[Opening SOURCE INFORMATION section]
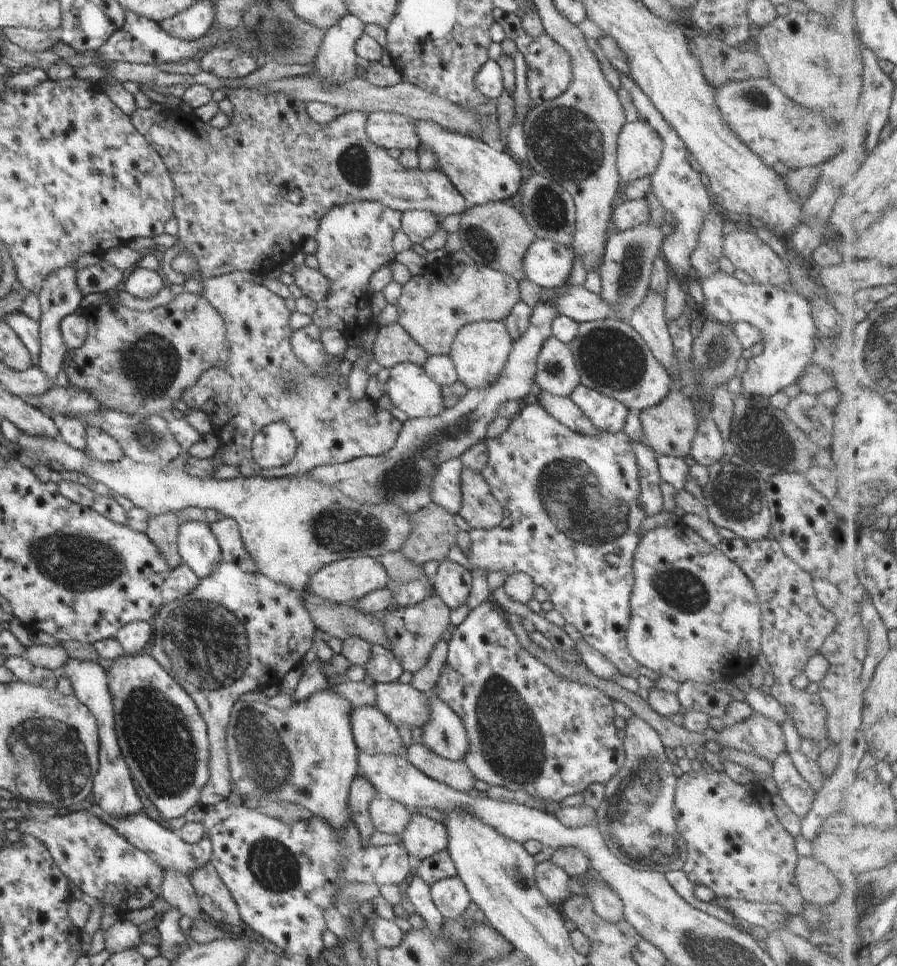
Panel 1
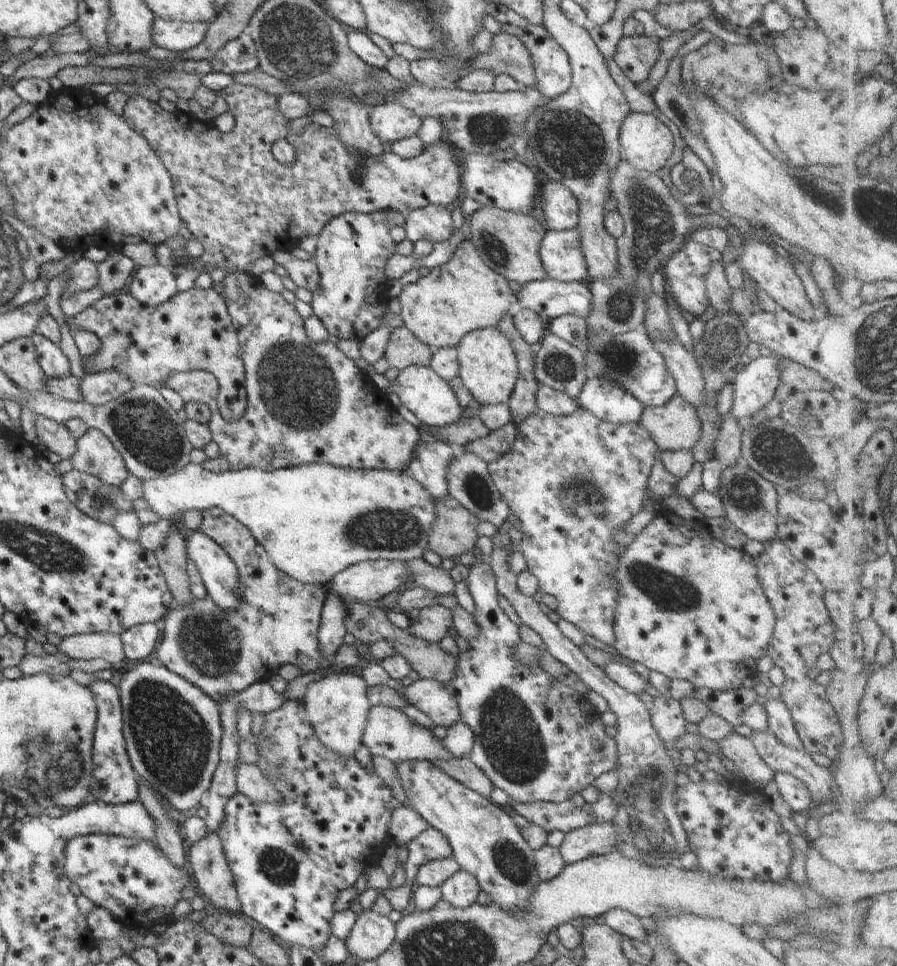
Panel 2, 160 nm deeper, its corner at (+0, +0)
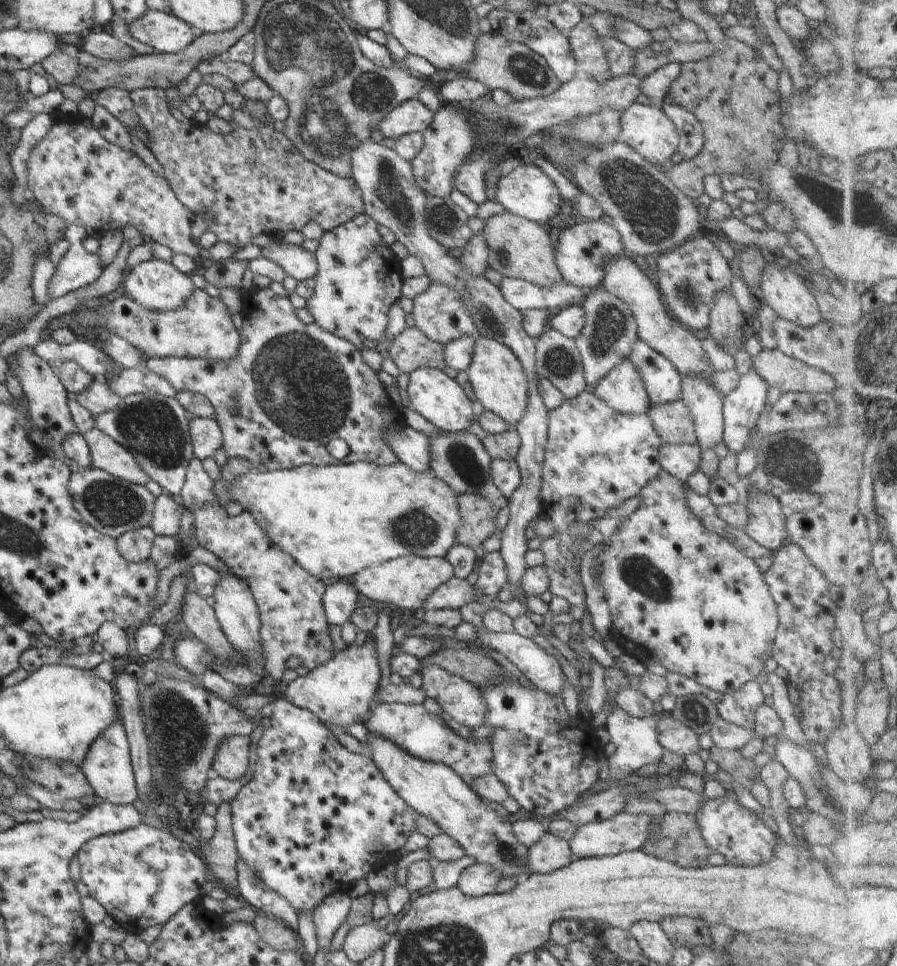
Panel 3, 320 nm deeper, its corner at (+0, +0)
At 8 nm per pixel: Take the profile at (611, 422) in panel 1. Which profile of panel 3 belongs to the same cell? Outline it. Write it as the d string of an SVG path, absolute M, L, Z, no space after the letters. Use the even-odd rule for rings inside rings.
M630 360L615 365L591 391L602 404L620 414L647 414L652 406L638 370L634 370Z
[Closing SOURCE INFORMATION section]
## WHAT THE TASK ASKS
Indicate how many lines of the material include the word "corner"; the number alone is required.

## TASK OUTPUT
2